O Comitê Federal de Mercado Aberto (FOMC) do Federal Reserve elevou a taxa de juros nesta quarta-feira (16), citando a inflação elevada, uma economia em expansão e um mercado de trabalho próximo do pleno emprego como fatores decisivos. O mecanismo econômico por trás da alta de juros é o encarecimento do crédito, visando reduzir a demanda agregada e, consequentemente, desacelerar a inflação. No Brasil, bancos como ITUB4 e BBDC4 podem se beneficiar indiretamente de um ambiente de juros global mais alto ou de um dólar mais forte, que pode influenciar a política do Banco Central. Historicamente, a política agressiva de elevação de juros do Fed no início dos anos 1980, sob o comando de Paul Volcker, conseguiu controlar a inflação, embora tenha gerado uma recessão. O próximo gatilho de mercado será a divulgação de novos dados de inflação (CPI/PCE) e relatórios de emprego, que guiarão as futuras decisões do FOMC. No médio prazo, a expectativa é de uma política monetária restritiva sustentada até que haja evidências claras de convergência da inflação para a meta e um reequilíbrio do mercado de trabalho.

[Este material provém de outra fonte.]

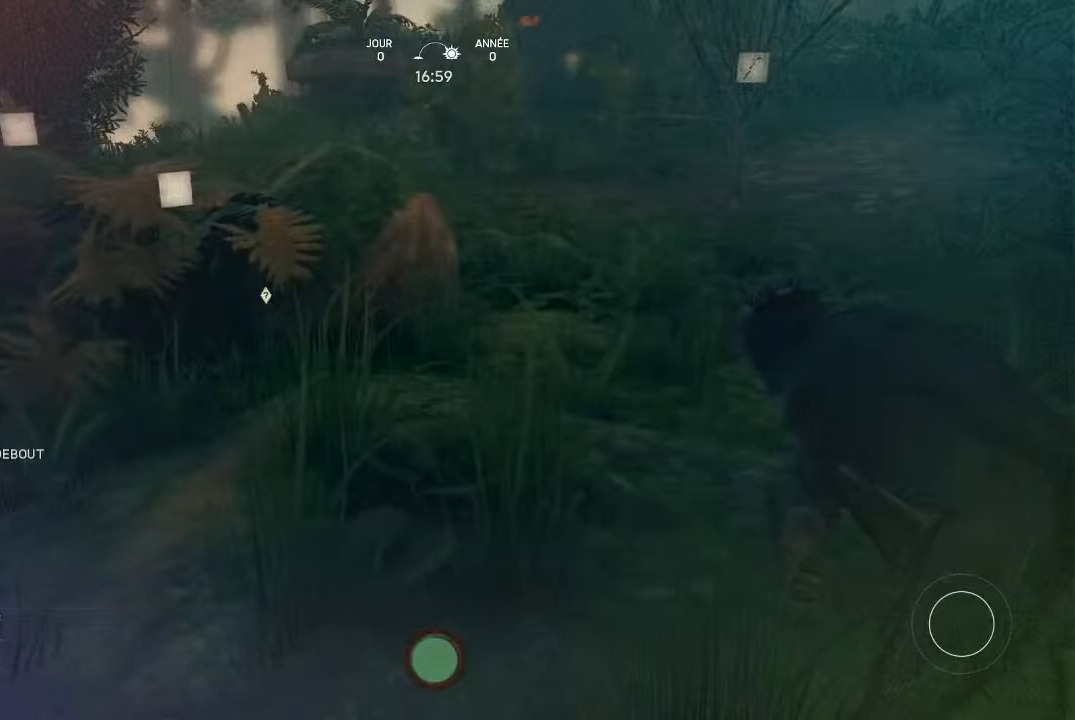
{"buttons": [], "left_stick": "center", "right_stick": "center", "events": [[100, "right_stick", "left"], [333, "right_stick", "center"]]}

A decisão do Fed indica que as taxas de juros americanas devem permanecer elevadas por um período prolongado, possivelmente até meados de 2027. Nos próximos 1-3 meses, o mercado estará atento aos próximos dados de inflação e emprego, bem como às comunicações do FOMC, para qualquer indício de mudança na trajetória da política monetária. Um CPI abaixo de 3.5% ou um aumento significativo na taxa de desemprego poderiam ser gatilhos para uma reavaliação da política, mas a postura atual é de manutenção da pressão.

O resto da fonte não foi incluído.